François Mitterrand rejoint Jean-Marie Balestre sur le podium. Les deux présidents et les trois pilotes écoutent solennellement le God save the Queen, puis le président de la république remet le trophée du vainqueur à un Nigel Mansell très ému. Par ce dix-septième succès en F1, le moustachu dépasse en effet Stirling Moss au palmarès et devient le pilote anglais le plus victorieux. Il est certes privé de douche au champagne, loi Évin oblige, mais ne boude pas son plaisir. Après avoir subi tant de critiques, notamment suite à sa victoire perdue de Montréal, ce triomphe en terre française prend des allures de revanche. On le sait, Mansell n'est jamais aussi pugnace que dans l'adversité. Par ailleurs, il dispose d'un matériel tout à fait remarquable. La Williams-Renault s'est révélée aussi performante sur les bosses de Mexico que sur le « billard » de Magny-Cours. Le titre mondial reste envisageable.

 

Satisfaction aussi chez Ferrari. La 643 a confirmé les excellentes dispositions entrevues en essais. Alain Prost prend une bouffée d'optimisme: « C'est très encourageant. La 643 est performante, fiable, plus facile à régler que la 642. Même si je n'ai pas gagné, il s'agit d'un excellent résultat, et Mansell est un beau vainqueur.
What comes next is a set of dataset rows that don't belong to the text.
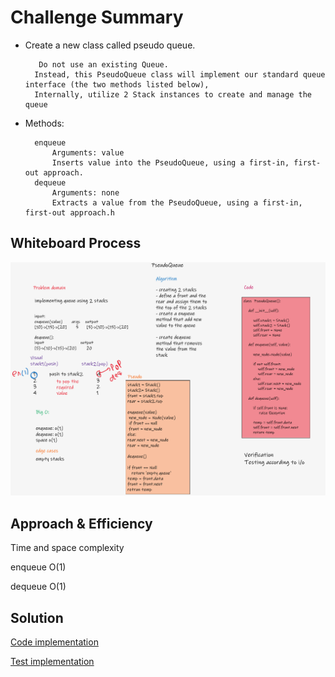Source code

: # Challenge Summary

- Create a new class called pseudo queue.

         Do not use an existing Queue.
        Instead, this PseudoQueue class will implement our standard queue interface (the two methods listed below),
        Internally, utilize 2 Stack instances to create and manage the queue

- Methods:

        enqueue
            Arguments: value
            Inserts value into the PseudoQueue, using a first-in, first-out approach.
        dequeue
            Arguments: none
            Extracts a value from the PseudoQueue, using a first-in, first-out approach.h

## Whiteboard Process

![Whiteboard](pseudoQueue.png)

## Approach & Efficiency

Time and space complexity

enqueue O(1)

dequeue O(1)

## Solution

[Code implementation](/code401/stack-and-queue/stack_and_queue/pseudo_queue.py)

[Test implementation](/code401/stack-and-queue/tests/test_pseudo_queue.py)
Le potentiel existe, et n'est pas très loin de celui de la Williams. »

 

Chez McLaren-Honda, en revanche, la déception prédomine. « Je m'attends à nettoyer des flots de sang. Ben oui, après un tel week-end, hara-kiri s'impose ! » ironise un mécanicien. Il est vrai que le bilan est accablant: troisième moteur cassé en trois courses pour Gerhard Berger, course anonyme pour Ayrton Senna à cause d'un computer pris de folie. Les quatre succès du début de saison semblent loin. « Nous ne sommes pas au niveau des Williams et des Ferrari, en châssis comme en moteur. Nos ingénieurs doivent travailler dur pour redresser la barre », assène un Senna mécontent. Ron Dennis s'entretient avec Akimasa Yasuoka et tout le staff technique. L'heure est grave: non seulement McLaren pourrait perdre le championnat, mais Senna prêterait l'oreille aux sirènes en provenance de Didcot !

 

Pour l'heure cependant, Magic garde une belle avance au championnat, avec 48 unités dans sa musette. Mansell (23 pts), Patrese (22 pts) et Prost (17 pts) sont encore loin. Par contre, McLaren-Honda (58 pts) voit revenir Williams-Renault (45 pts) au classement des constructeurs. Ferrari (25 pts) reprend la troisième place à Benetton-Ford (21 pts).